WLWI-FM (92.3 FM, "I-92") is a radio station licensed to serve Montgomery, Alabama, United States. The station is owned by Cumulus Media and the broadcast license is held by Cumulus Licensing, Inc. The WLWI studios are located on the third floor of The Colonial Financial Center in downtown Montgomery, and the transmitter tower is in Montgomery's northeast side.

==Programming==
WLWI-FM broadcasts a country music format to the Montgomery metropolitan area.
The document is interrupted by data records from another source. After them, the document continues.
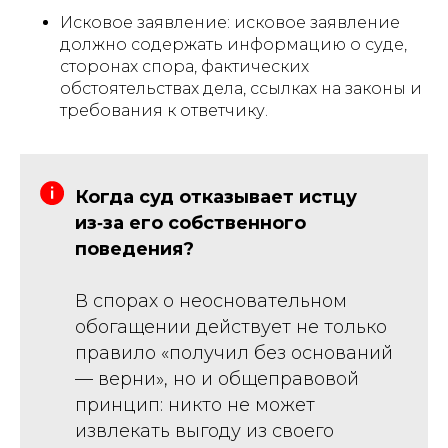
Исковое заявление: исковое заявление
должно содержать информацию о суде,
сторонах спора, фактических
обстоятельствах дела, ссылках на законы и
требования к ответчику.
Когда суд отказывает истцу
из‑за его собственного
поведения?
В спорах о неосновательном
обогащении действует не только
правило «получил без оснований
— верни», но и общеправовой
принцип: никто не может
извлекать выгоду из своего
Until 2025, the station had a sister news/talk AM station known as WLWI (AM).

I-92 WLWI is the home of Auburn Tigers football and men's basketball.
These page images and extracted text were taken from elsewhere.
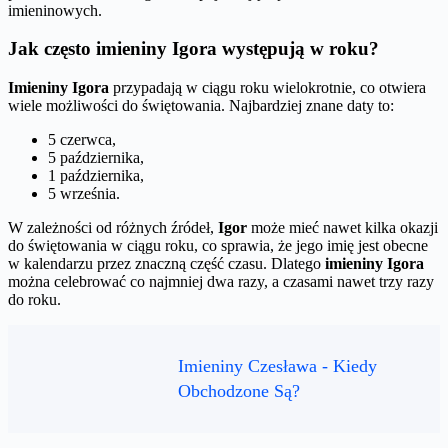
imieninowych.
Jak często imieniny Igora występują w roku?
Imieniny Igora
przypadają w ciągu roku wielokrotnie, co otwiera
wiele możliwości do świętowania. Najbardziej znane daty to:
5 czerwca,
5 października,
1 października,
5 września.
W zależności od różnych źródeł,
Igor
może mieć nawet kilka okazji
do świętowania w ciągu roku, co sprawia, że jego imię jest obecne
w kalendarzu przez znaczną część czasu. Dlatego
imieniny Igora
można celebrować co najmniej dwa razy, a czasami nawet trzy razy
do roku.
Imieniny Czesława - Kiedy
Obchodzone Są?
The I-92 WLWI studios are located in Suite 300 at One Commerce Street in downtown Montgomery, Alabama.

==History==
This station first began broadcasting on July 15, 1969, as WCOV-FM, the FM partner to AM station WCOV (now WGMP) and television station WCOV-TV. The station was acquired by Griffin Broadcasting Corporation in April 1973 and the callsign was changed to WKLH. This callsign would also prove short-lived as the station was acquired by the Colonial Broadcasting Company in December 1977 and the call letters were changed to WLWI.

The company changed the call letters of newly acquired AM station WBAM (now WMSP) to WLWI on March 11, 1985, so the FM station was assigned the current WLWI-FM call letters by the Federal Communications Commission (FCC) on the same day.
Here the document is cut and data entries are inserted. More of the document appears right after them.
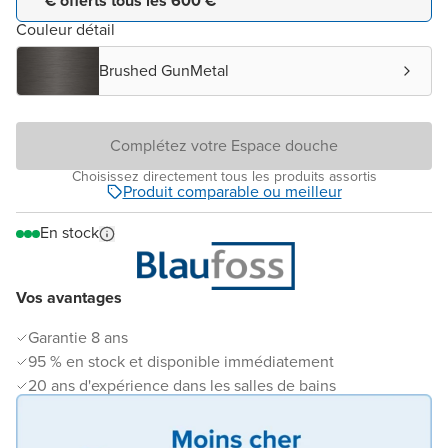
€ offerts tous les 600 € *
Couleur détail
Brushed GunMetal
Complétez votre Espace douche
Choisissez directement tous les produits assortis
Produit comparable ou meilleur
En stock
Vos avantages
Garantie 8 ans
95 % en stock et disponible immédiatement
20 ans d'expérience dans les salles de bains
In September 1994, Colonial Company, Inc., the holding company that owned WLWI-FM licensee Colonial Broadcasting Company, Inc., reached an agreement to sell control of the licensee corporation to Robert E. Lowder. The deal was approved by the FCC on December 8, 1994, and the transaction was consummated on March 8, 1995.

In January 1998, Robert E. Lowder agreed to sell licensee Colonial Broadcasting Company, Inc., to Cumulus Holdings, Inc. The deal was approved by the FCC on March 10, 1998. In December 1998, the license for WLWI-FM was transferred to Cumulus Licensing Corp. The deal was approved by the FCC on December 12, 1998, and the transaction was finalized on December 31, 1998.

On July 14, 2010, WLWI-FM added the syndicated Rick and Bubba morning show, formerly on sister station WHHY-FM.

==Awards and honors==
In 1984, WLWI-FM was named "Radio Station of the Year (Small Market)" by the Academy of Country Music.

A long-time country music formatted station, WLWI-FM has seen its on-air personalities nominated for Country Music Association Awards as Medium Market or Small Market Broadcast Personality of the Year many times over the years. Sam Faulk was nominated in 1981 and won the award in 1989. Warren "Rhubarb" Jones won in 1983. Darlene Dixon was nominated in 1992 and 1999. John Boy was nominated in 1995.

"Rhubarb" Jones won the award for Disc Jockey of the Year in 1983 from the Academy of Country Music.

In 2004, WLWI host Bill Roberts was named Favorite Southern Gospel DJ for a Medium Market at the Singing News Fan Awards.